In the 1750s before the completion of this plan, ships from Nantes were setting the standard in the Triangular Trade; the Saint-Phillipe, which was owned by the Jogue brothers, made the middle passage crossing with 462 slaves in 25 days. Even after the slave trade was officially ended in 1818, the trade out of Nantes continued; in the decade following, there were 305 voyages to the African coasts from the Nantes docks.

Rarity

The map is extremely rare.  OCLC locates only a facsimile of the map in the Bibliotheque National de France.

Condition Description
Original color. Dissected and laid on linen, as issued.
Georges-Louis Le Rouge Biography

George-Louis Le Rouge (1712-1790), though known for his work in Paris, was originally born Georg Ludwig of Hanover, Germany. He grew up and was educated in Hanover, after which he became a surveyor and military engineer. Around 1740, however, Le Rouge moved to Paris and set up shop as an engraver and publisher on the Rue des Grands Augustins. It was at this time that he changed his name, adopting a French pseudonym that would later become quite famous.

Le Rouge spent much of his forty-year career translating various works from English to French, and his cartographic influence often came from English maps. His experience as a surveyor and engineer in Germany made him a skilled and prolific cartographer, and he produced thousands of charts, maps, atlases, and plans. His work spans from garden views and small-town plans to huge, multiple-continent maps. Le Rouge eventually accepted the position of Geographical Engineer for Louid XV, the King of France.

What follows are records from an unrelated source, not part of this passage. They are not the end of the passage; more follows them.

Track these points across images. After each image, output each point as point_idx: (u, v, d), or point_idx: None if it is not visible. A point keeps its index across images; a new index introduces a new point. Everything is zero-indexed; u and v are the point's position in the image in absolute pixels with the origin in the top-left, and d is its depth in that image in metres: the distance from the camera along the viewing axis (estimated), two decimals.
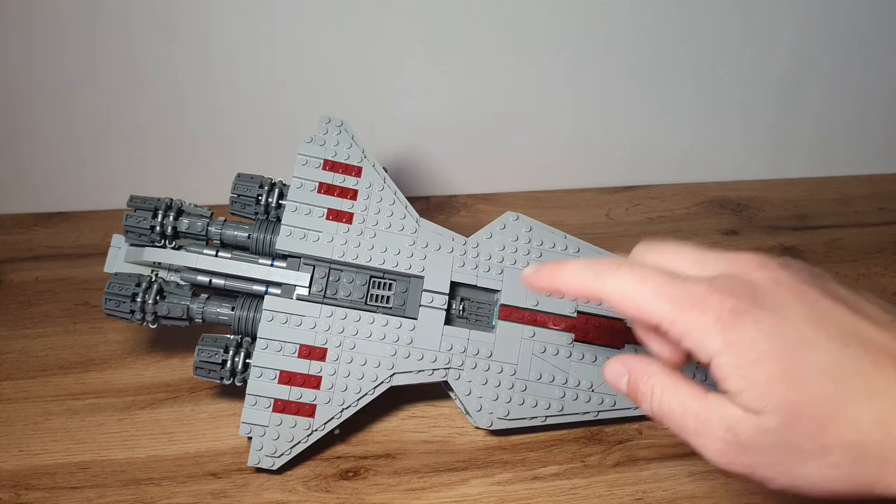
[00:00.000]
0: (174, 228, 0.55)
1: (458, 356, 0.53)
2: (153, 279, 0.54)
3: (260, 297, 0.53)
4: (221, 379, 0.52)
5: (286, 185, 0.56)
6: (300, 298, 0.53)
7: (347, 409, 0.52)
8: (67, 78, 0.69)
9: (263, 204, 0.56)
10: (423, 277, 0.54)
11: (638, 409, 0.54)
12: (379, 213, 0.55)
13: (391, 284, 0.54)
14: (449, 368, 0.53)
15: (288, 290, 0.53)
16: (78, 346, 0.61)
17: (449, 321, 0.54)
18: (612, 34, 0.73)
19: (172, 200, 0.55)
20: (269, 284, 0.54)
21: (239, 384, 0.52)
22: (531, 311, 0.55)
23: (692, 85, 0.77)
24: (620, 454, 0.54)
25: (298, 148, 0.56)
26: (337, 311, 0.53)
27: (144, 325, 0.53)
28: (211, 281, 0.54)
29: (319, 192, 0.55)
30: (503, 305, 0.55)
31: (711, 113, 0.79)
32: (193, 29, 0.67)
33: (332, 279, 0.54)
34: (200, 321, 0.54)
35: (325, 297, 0.53)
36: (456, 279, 0.55)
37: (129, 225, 0.54)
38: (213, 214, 0.56)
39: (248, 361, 0.51)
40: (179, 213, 0.55)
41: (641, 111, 0.78)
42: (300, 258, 0.54)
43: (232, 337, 0.53)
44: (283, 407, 0.51)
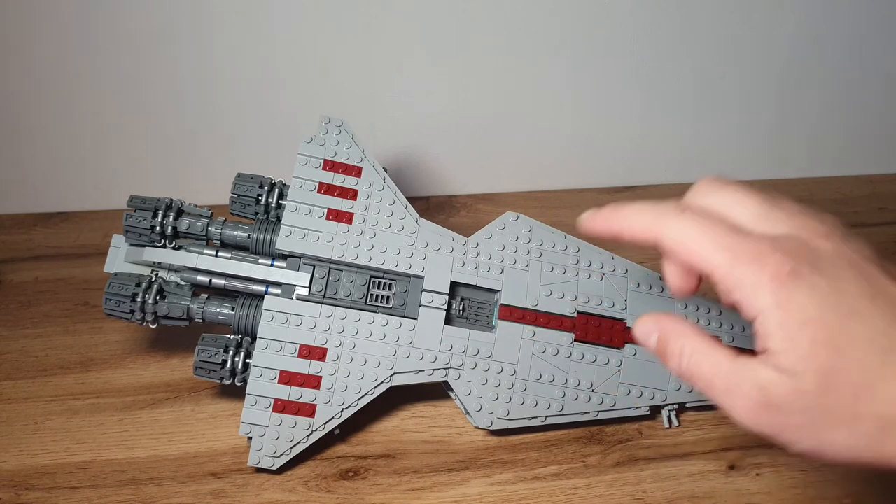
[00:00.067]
0: (174, 228, 0.55)
1: (458, 356, 0.53)
2: (153, 279, 0.54)
3: (260, 297, 0.54)
4: (221, 379, 0.52)
5: (286, 185, 0.56)
6: (300, 298, 0.53)
7: (347, 409, 0.52)
8: (67, 78, 0.69)
9: (263, 204, 0.56)
10: (423, 277, 0.54)
11: (638, 409, 0.55)
12: (379, 213, 0.55)
13: (391, 284, 0.54)
14: (449, 368, 0.53)
15: (288, 290, 0.53)
16: (78, 346, 0.61)
17: (449, 321, 0.54)
18: (612, 34, 0.73)
19: (172, 200, 0.55)
20: (269, 284, 0.54)
21: (239, 384, 0.52)
22: (531, 311, 0.55)
23: (692, 85, 0.77)
24: (620, 454, 0.54)
25: (298, 148, 0.56)
26: (337, 311, 0.53)
27: (144, 325, 0.53)
28: (211, 281, 0.54)
29: (319, 192, 0.55)
30: (503, 305, 0.55)
31: (711, 113, 0.79)
32: (193, 29, 0.67)
33: (332, 279, 0.54)
34: (200, 321, 0.54)
35: (325, 297, 0.53)
36: (456, 279, 0.55)
37: (129, 225, 0.54)
38: (213, 214, 0.56)
39: (248, 361, 0.51)
40: (179, 213, 0.55)
41: (641, 111, 0.78)
42: (300, 258, 0.54)
43: (232, 337, 0.53)
44: (283, 407, 0.51)
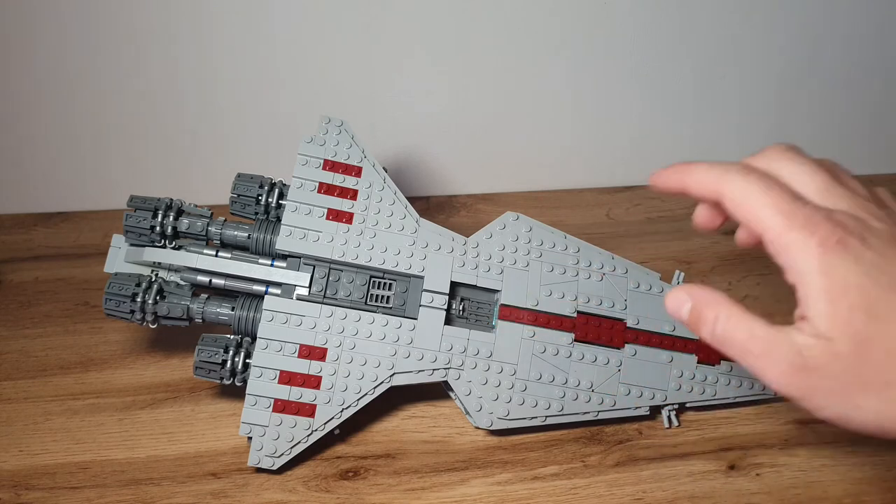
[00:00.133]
0: (174, 228, 0.55)
1: (458, 356, 0.53)
2: (153, 279, 0.54)
3: (260, 297, 0.53)
4: (221, 379, 0.52)
5: (286, 185, 0.56)
6: (300, 298, 0.53)
7: (347, 409, 0.52)
8: (67, 78, 0.69)
9: (263, 204, 0.56)
10: (423, 277, 0.54)
11: (638, 409, 0.55)
12: (379, 213, 0.55)
13: (391, 284, 0.54)
14: (449, 368, 0.53)
15: (288, 290, 0.53)
16: (78, 346, 0.61)
17: (449, 321, 0.54)
18: (612, 34, 0.73)
19: (172, 200, 0.55)
20: (269, 284, 0.54)
21: (239, 384, 0.52)
22: (531, 311, 0.55)
23: (692, 85, 0.77)
24: (620, 454, 0.54)
25: (298, 148, 0.56)
26: (337, 311, 0.53)
27: (144, 325, 0.53)
28: (211, 281, 0.54)
29: (319, 192, 0.55)
30: (503, 305, 0.55)
31: (711, 113, 0.79)
32: (193, 29, 0.67)
33: (332, 279, 0.54)
34: (200, 321, 0.54)
35: (325, 297, 0.53)
36: (456, 279, 0.55)
37: (129, 225, 0.54)
38: (213, 214, 0.56)
39: (248, 361, 0.51)
40: (179, 213, 0.55)
41: (641, 111, 0.78)
42: (300, 258, 0.54)
43: (232, 337, 0.53)
44: (283, 407, 0.51)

Later in life, Le Rouge became well-known for publishing North American maps, such as in his Atlas ameriquain septentrional of 1778. One of Le Rouge’s other more famous works is the Franklin/Folger chart of the Gulf Stream, which he worked on with Benjamin Franklin. Franklin and Le Rouge corresponded around 1780 and collaborated to create this map, a French version of Franklin’s famous chart which was originally printed in 1769.